> [Task item] Filter out every line below that lacks "left", and copy the rest.

> [The data]
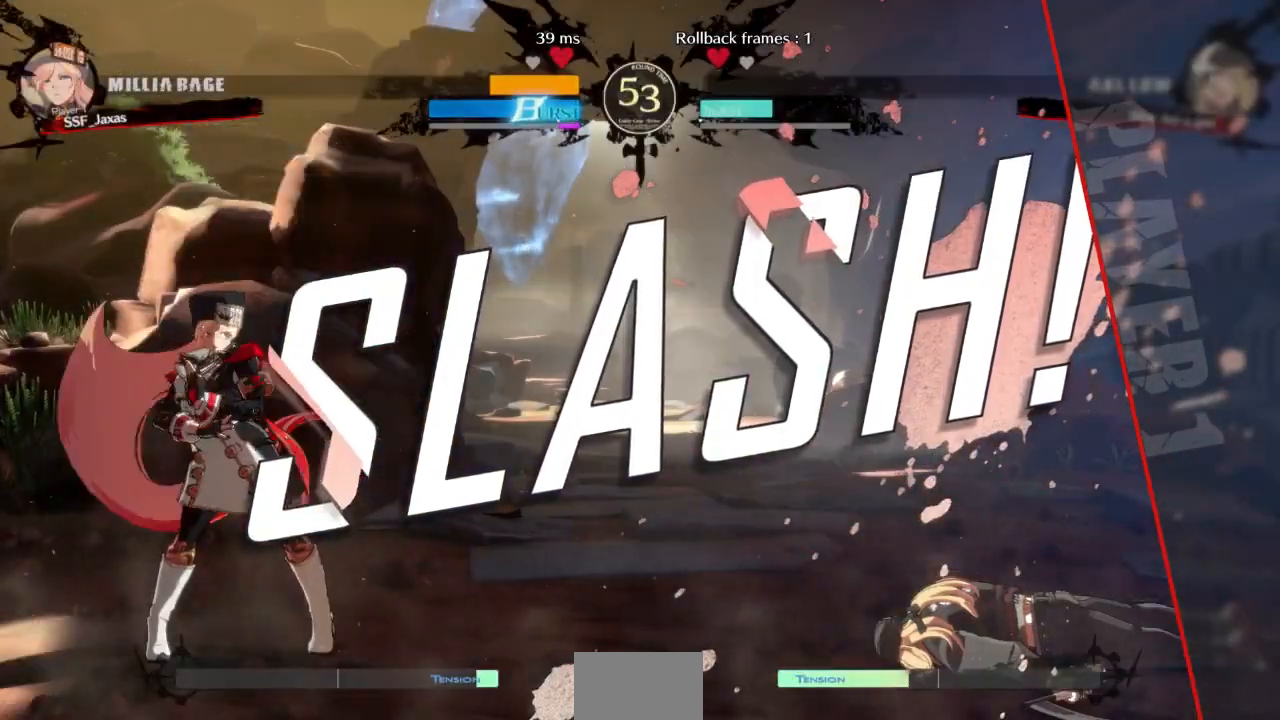
{"buttons": [], "events": []}
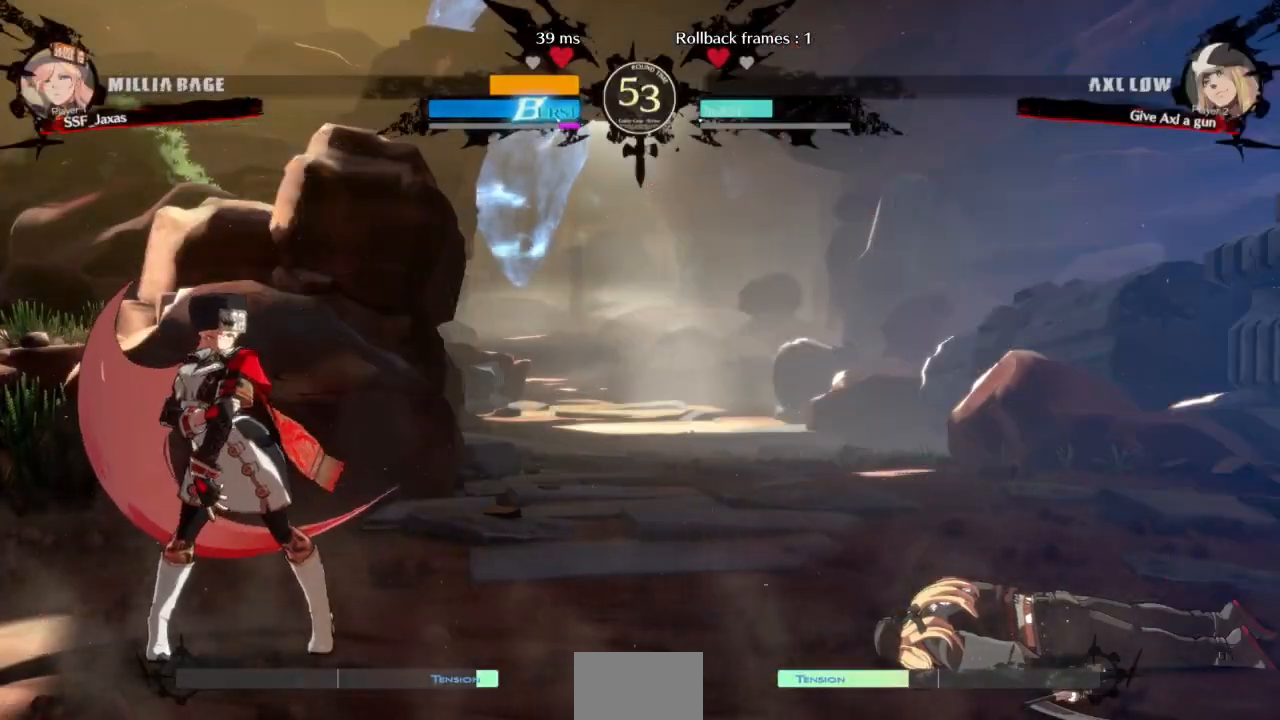
{"buttons": [], "events": [[333, "CROSS", "down"], [467, "CROSS", "up"]]}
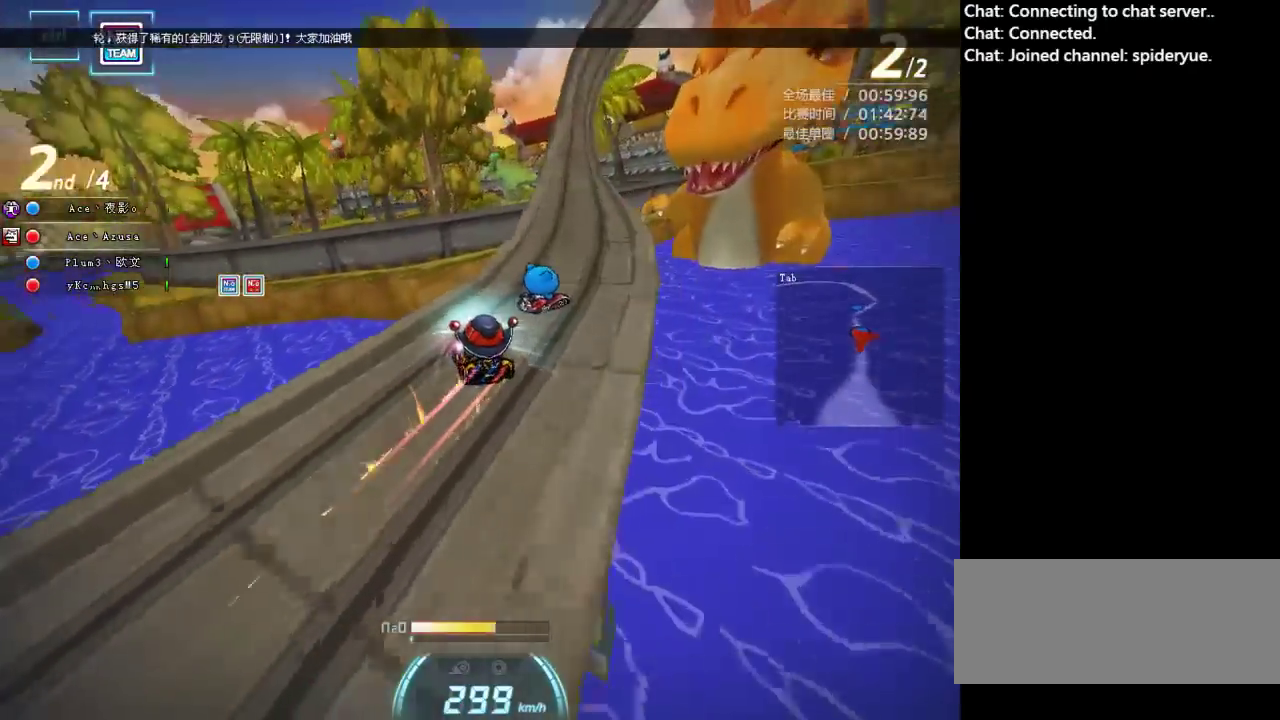
Gameplay with keyboard; each line is a JSON object with the keys held at the frame after it. "events" lists presses ("down") and releases ("up") of "ctrl", "down", "left", "right", "shift" and "up" between this image and that frame as [ms after this image, input, new state], when the widget could be followed in between. No other keys are recorded. Mouse input is not recorded.
{"keys": ["ctrl", "up"], "events": [[150, "left", "up"], [267, "ctrl", "down"], [383, "ctrl", "up"], [483, "ctrl", "down"]]}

> [Written response]
Gameplay with keyboard; each line is a JSON object with the keys held at the frame after it. "events" lists presses ("down") and releases ("up") of "ctrl", "down", "left", "right", "shift" and "up" between this image and that frame as [ms after this image, input, new state], when the widget could be followed in between. No other keys are recorded. Mouse input is not recorded.
{"keys": ["ctrl", "up"], "events": [[150, "left", "up"], [267, "ctrl", "down"], [383, "ctrl", "up"], [483, "ctrl", "down"]]}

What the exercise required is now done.